First up, let’s talk about the quality of your list. Contact lists are for sale, and you can buy them at your discretion to include in your email marketing. But it’s better to grow your own contacts organically. Someone who has responded to an offer, subscribed to your blog or downloaded content from your site in the past is much more likely to use your services in the future. Take the time and money you would use to purchase email lists and instead create white papers, e-books and other downloadable content that will encourage visitors to offer their email addresses.
It goes without saying that it’s best to keep your email schedule fairly regular — and it’s better to err on the side of often so that you stay on your prospects’ radar. To some extent, though, your content will drive your time line. After all, there’s no point in sending an email with no content — or, possibly worse, subpar content. Here are some good benchmarks for when to hit send:
- To announce new content. Develop a content marketing strategy and then follow it! This means producing guides and white papers, maybe even video content. If you want recipients to actually open your emails, you have to give them a reason. Offering them an education is a great way to do this. The next time the people on your list are singling out emails to trash, they’ll remember the value of your content and keep you out of the trash.
- To promote webinars. Like content, there’s value here: things to learn and networks to grow. Because your audience cared enough to get on your mailing list, there’s a good chance a significant number of them will attend your webinar. Not only do you get to present your topic, but you also have the chance to listen to the issues that your prospects bring to the virtual table — and listening goes a long way in creating loyalty.
- To make hard offers. Start a conversation. Send your list an offer for a free consultation or something similar — something with value. This is your chance to shine. Remember, this isn’t about a sales pitch; this is simply sharing. If you push too hard, you risk the relationship. Show them what you’re capable of and that you’re willing to put in the time to learn about the issues they’re facing.
These sorts of events are content/offer dependent, so it’ll be up to you and/or your partner agencies to produce content or create the deals that you’re emailing about. But there are other mailworthy reasons for reaching out that can fill in the empty spaces between content generation:
- Social media aggregation. Remember, not all content has to be yours. Pull together your favorite content from around the Web, preferably related to your services or industry. This will keep your leads informed and will keep your firm top of mind as a thought leader. In essence, you become the gatekeeper to your industry’s trends.

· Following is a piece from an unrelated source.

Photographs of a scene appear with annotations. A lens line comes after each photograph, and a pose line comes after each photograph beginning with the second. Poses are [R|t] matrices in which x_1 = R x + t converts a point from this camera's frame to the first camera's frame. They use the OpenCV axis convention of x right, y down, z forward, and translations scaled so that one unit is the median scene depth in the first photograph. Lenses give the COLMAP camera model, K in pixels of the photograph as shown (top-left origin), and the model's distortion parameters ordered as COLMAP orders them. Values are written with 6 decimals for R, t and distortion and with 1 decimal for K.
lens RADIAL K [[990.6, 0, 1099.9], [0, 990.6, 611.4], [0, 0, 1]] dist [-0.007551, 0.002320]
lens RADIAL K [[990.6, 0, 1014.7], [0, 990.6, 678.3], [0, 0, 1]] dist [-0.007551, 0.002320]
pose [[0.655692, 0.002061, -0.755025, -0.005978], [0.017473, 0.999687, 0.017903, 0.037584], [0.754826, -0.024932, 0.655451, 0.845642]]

- Blog subscription. Not everyone on your list, including those who signed up through your blog, will be familiar with every post. Pull some favorites and share links to them. Package related posts together. Make your email marketing strategy all about educating your prospects. Doing so will likely grow the number of subscribers to your blog and will once again promote your role as a thought leader in your industry. You’ll be building the trust and familiarity that business relationships thrive on.
Keep in mind as you develop an email marketing strategy that it’s not a substitute for other means of traffic generation, like SEO or content creation. Rather, it’s a means of developing your larger online marketing strategy. Email isn’t the content you’re sharing — it’s one of the ways you share content. But because a solid email marketing strategy is built, first and foremost, around people and firms that have already reached out to you in some way — and are on your mailing list for a reason — it can be one of the most powerful ways to nurture leads and grow your business. The relationship is already there. Nurture it with the proper content, share your insights and build trust and you’ll be well on your way to turning those relationships into new business for your firm.